Sampath continued, "If we have the ability to see prompt injection attacks and block them, I can then unlock and unleash AI adoption in a fundamentally different fashion."
What protection requires
The analysis factors to 6 crucial capabilities that enterprises ought to prioritize:
Context-aware guardrails that keep state throughout dialog turns
Mannequin-agnostic runtime protections
Steady red-teaming focusing on multi-turn methods
Hardened system prompts designed to withstand instruction override
Complete logging for forensic visibility
Risk-specific mitigations for the highest 15 subthreat classes recognized within the analysis
The window for motion
Sampath cautions in opposition to ready: "A lot of folks are in this holding pattern, waiting for AI to settle down. That is the wrong way to think about this. Every couple of weeks, something dramatic happens that resets that frame. Pick a partner and start doubling down."

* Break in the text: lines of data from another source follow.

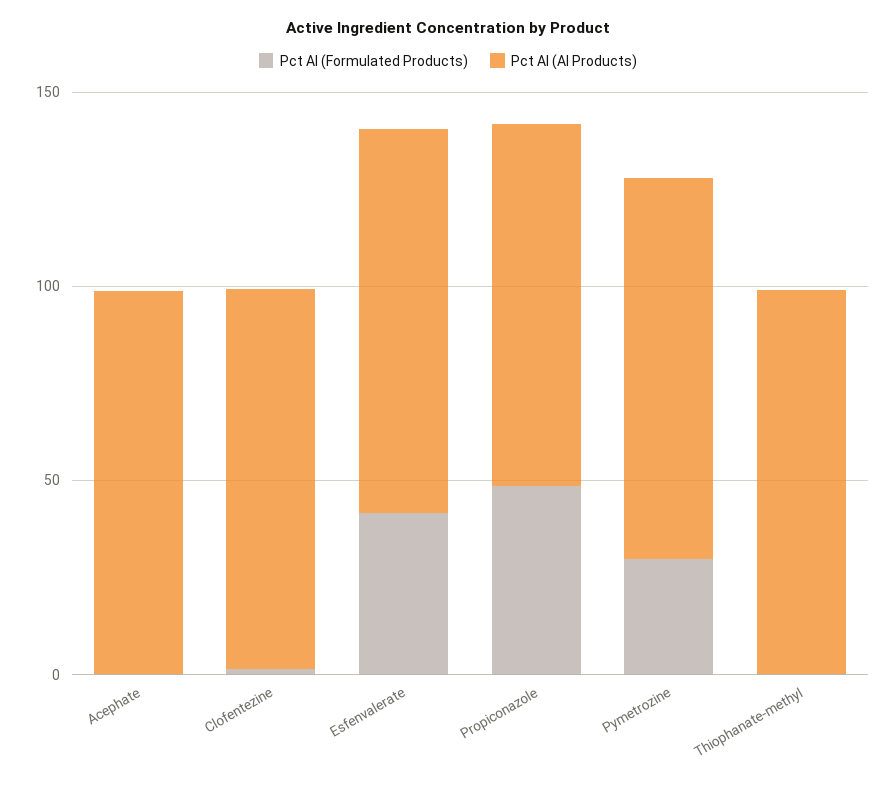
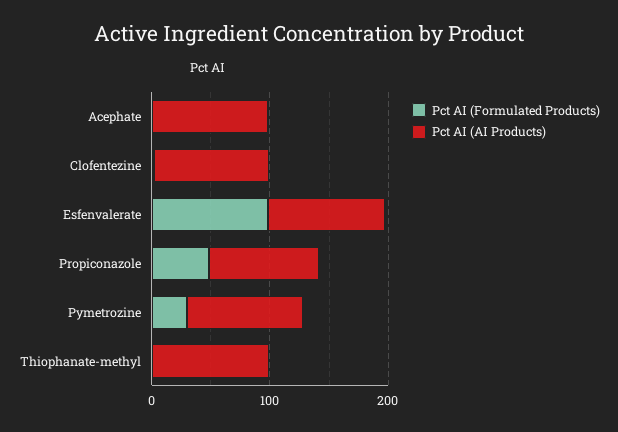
  {
    "Pct AI (Formulated Products)": {
      "Acephate": 0,
      "Clofentezine": 0,
-     "Esfenvalerate": 40,
+     "Esfenvalerate": 100,
      "Propiconazole": 50,
      "Pymetrozine": 30,
      "Thiophanate-methyl": 0
    },
    "Pct AI (AI Products)": {
      "Acephate": 100,
      "Clofentezine": 100,
      "Esfenvalerate": 100,
      "Propiconazole": 90,
      "Pymetrozine": 100,
      "Thiophanate-methyl": 100
    }
  }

Because the report's authors conclude: "The 2-10x superiority of multi-turn over single-turn attacks, model-specific weaknesses and high-risk threat patterns necessitate urgent action."
To repeat: One immediate will get blocked, 10 prompts get by way of. That equation received't change till enterprises cease testing single-turn defenses and begin securing whole conversations.